> INSTRUCTION: Copy every entry word for word, but skip the pictures.

> INFORMATION:
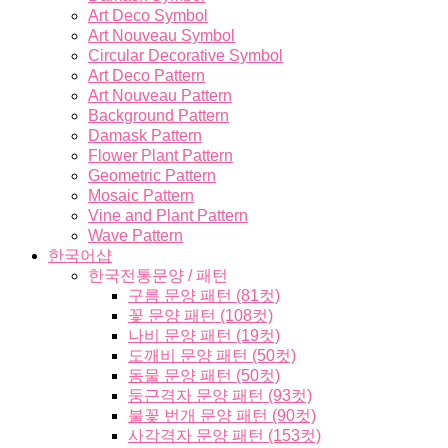
Art Deco Symbol
Art Nouveau Symbol
Circular Decorative Symbol
Art Deco Pattern
Art Nouveau Pattern
Background Pattern
Damask Pattern
Flower Plant Pattern
Geometric Pattern
Mosaic Pattern
Vine and Plant Pattern
Wave Pattern
한국어샵
한국전통문양 / 패턴
구름 문양 패턴 (81컷)
꽃 문양 패턴 (108컷)
나비 문양 패턴 (19컷)
도깨비 문양 패턴 (50컷)
동물 문양 패턴 (50컷)
둥근격자 문양 패턴 (93컷)
불꽃 번개 문양 패턴 (90컷)
사각격자 문양 패턴 (153컷)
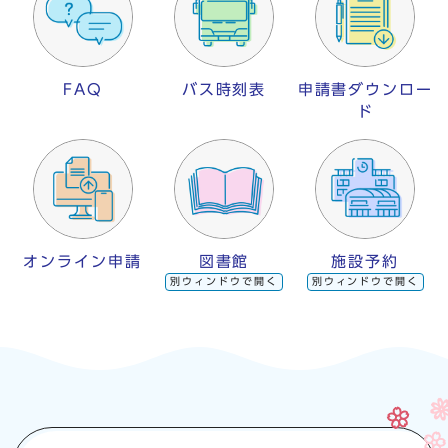
FAQ
バス時刻表
申請書ダウンロー
ド
オンライン申請
図書館
施設予約
別ウィンドウで開く
別ウィンドウで開く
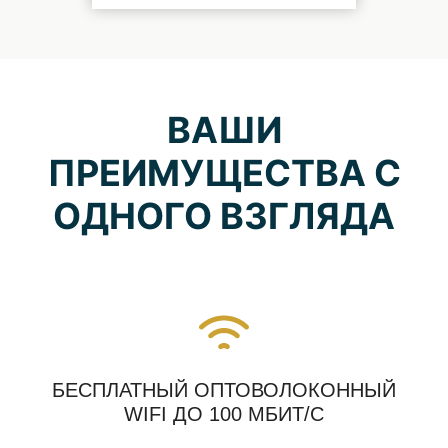
ВАШИ
ПРЕИМУЩЕСТВА С
ОДНОГО ВЗГЛЯДА
БЕСПЛАТНЫЙ ОПТОВОЛОКОННЫЙ
WIFI ДО 100 МБИТ/С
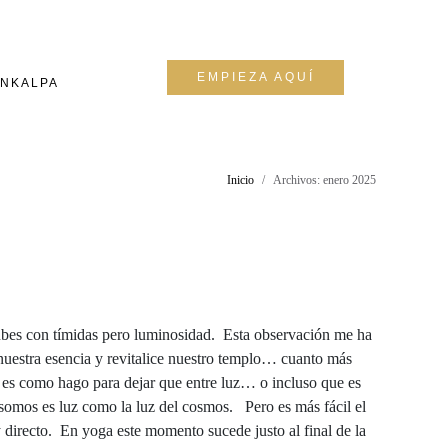
EMPIEZA AQUÍ
NKALPA
Inicio
Archivos: enero 2025
 nubes con tímidas pero luminosidad. Esta observación me ha
e nuestra esencia y revitalice nuestro templo… cuanto más
o es como hago para dejar que entre luz… o incluso que es
 somos es luz como la luz del cosmos. Pero es más fácil el
 directo. En yoga este momento sucede justo al final de la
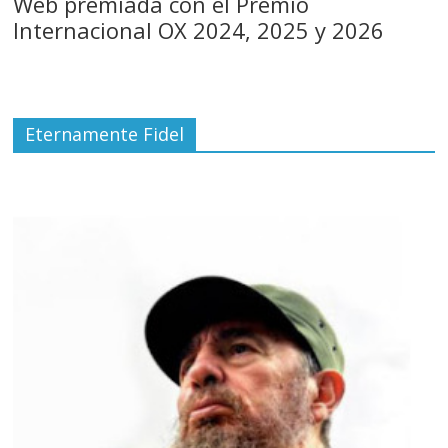
Web premiada con el Premio
Internacional OX 2024, 2025 y 2026
Eternamente Fidel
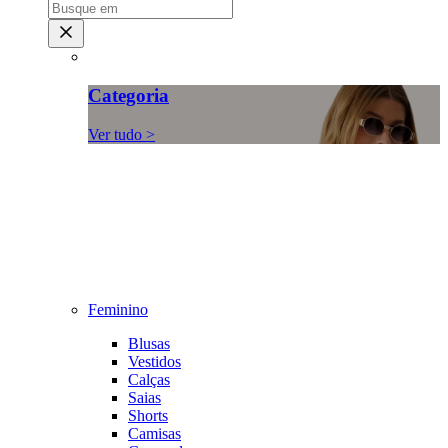
Categoria
Ver tudo >
Feminino
Blusas
Vestidos
Calças
Saias
Shorts
Camisas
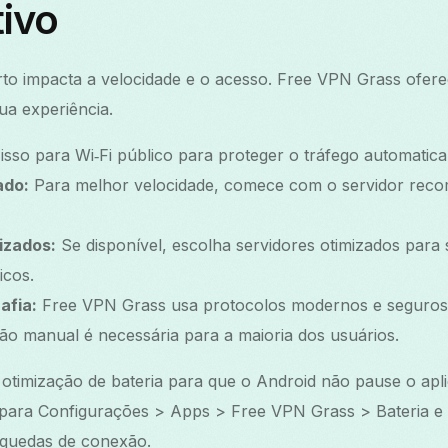
tivo
rto impacta a velocidade e o acesso. Free VPN Grass ofer
ua experiência.
isso para Wi‑Fi público para proteger o tráfego automatic
ado:
Para melhor velocidade, comece com o servidor rec
izados:
Se disponível, escolha servidores otimizados para
icos.
afia:
Free VPN Grass usa protocolos modernos e seguro
o manual é necessária para a maioria dos usuários.
 otimização de bateria para que o Android não pause o apli
para Configurações > Apps > Free VPN Grass > Bateria e
r quedas de conexão.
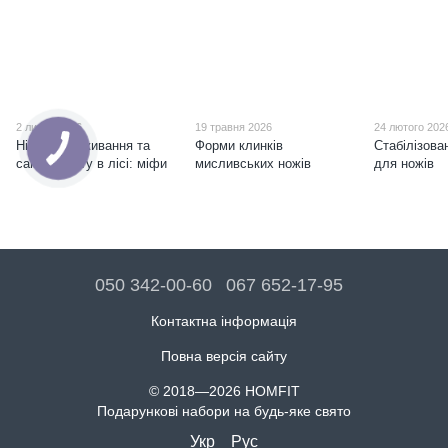
2 липня 2026
19 травня 2026
24 лютого 202
Ніж для виживання та
Форми клинків
Стабілізова
самозахисту в лісі: міфи
мисливських ножів
для ножів
050 342-00-60
067 652-17-95
Контактна інформація
Повна версія сайту
© 2018—2026 HOMFIT
Подарункові набори на будь-яке свято
Укр
Рус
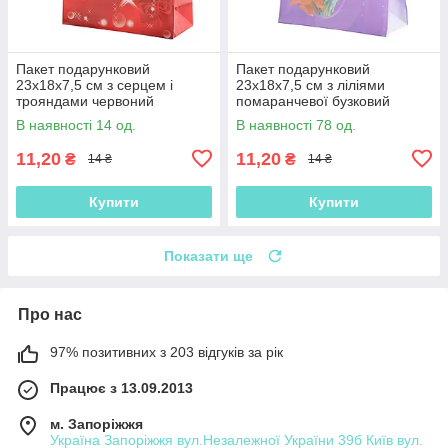
Пакет подарунковий
Пакет подарунковий
23х18х7,5 см з серцем і
23х18х7,5 см з ліліями
трояндами червоний
помаранчевої бузковий
(42301.020)
(42301.021)
В наявності 14 од.
В наявності 78 од.
11,20
11,20
₴
₴
14 ₴
14 ₴
Купити
Купити
Показати ще
Про нас
97% позитивних з 203 відгуків за рік
Працює з 13.09.2013
м. Запоріжжя
Україна Запоріжжя вул.Незалежної України 39б Київ вул.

> FINAL ANSWER:
Art Deco Symbol
Art Nouveau Symbol
Circular Decorative Symbol
Art Deco Pattern
Art Nouveau Pattern
Background Pattern
Damask Pattern
Flower Plant Pattern
Geometric Pattern
Mosaic Pattern
Vine and Plant Pattern
Wave Pattern
한국어샵
한국전통문양 / 패턴
구름 문양 패턴 (81컷)
꽃 문양 패턴 (108컷)
나비 문양 패턴 (19컷)
도깨비 문양 패턴 (50컷)
동물 문양 패턴 (50컷)
둥근격자 문양 패턴 (93컷)
불꽃 번개 문양 패턴 (90컷)
사각격자 문양 패턴 (153컷)
FAQ
バス時刻表
申請書ダウンロー
ド
オンライン申請
図書館
施設予約
別ウィンドウで開く
別ウィンドウで開く
ВАШИ
ПРЕИМУЩЕСТВА С
ОДНОГО ВЗГЛЯДА
БЕСПЛАТНЫЙ ОПТОВОЛОКОННЫЙ
WIFI ДО 100 МБИТ/С
EMPIEZA AQUÍ
NKALPA
Inicio
Archivos: enero 2025
 nubes con tímidas pero luminosidad. Esta observación me ha
e nuestra esencia y revitalice nuestro templo… cuanto más
o es como hago para dejar que entre luz… o incluso que es
 somos es luz como la luz del cosmos. Pero es más fácil el
 directo. En yoga este momento sucede justo al final de la
Web premiada con el Premio
Internacional OX 2024, 2025 y 2026
Eternamente Fidel
Categoria
Ver tudo >
Feminino
Blusas
Vestidos
Calças
Saias
Shorts
Camisas
tivo
rto impacta a velocidade e o acesso. Free VPN Grass ofer
ua experiência.
isso para Wi‑Fi público para proteger o tráfego automatic
ado:
Para melhor velocidade, comece com o servidor rec
izados:
Se disponível, escolha servidores otimizados para
icos.
afia:
Free VPN Grass usa protocolos modernos e seguro
o manual é necessária para a maioria dos usuários.
 otimização de bateria para que o Android não pause o apli
para Configurações > Apps > Free VPN Grass > Bateria e
r quedas de conexão.
2 липня 2026
19 травня 2026
24 лютого 202
Ніж для виживання та
Форми клинків
Стабілізова
самозахисту в лісі: міфи
мисливських ножів
для ножів
050 342-00-60
067 652-17-95
Контактна інформація
Повна версія сайту
© 2018—2026 HOMFIT
Подарункові набори на будь-яке свято
Укр
Рус
Пакет подарунковий
Пакет подарунковий
23х18х7,5 см з серцем і
23х18х7,5 см з ліліями
трояндами червоний
помаранчевої бузковий
(42301.020)
(42301.021)
В наявності 14 од.
В наявності 78 од.
11,20
11,20
₴
₴
14 ₴
14 ₴
Купити
Купити
Показати ще
Про нас
97% позитивних з 203 відгуків за рік
Працює з 13.09.2013
м. Запоріжжя
Україна Запоріжжя вул.Незалежної України 39б Київ вул.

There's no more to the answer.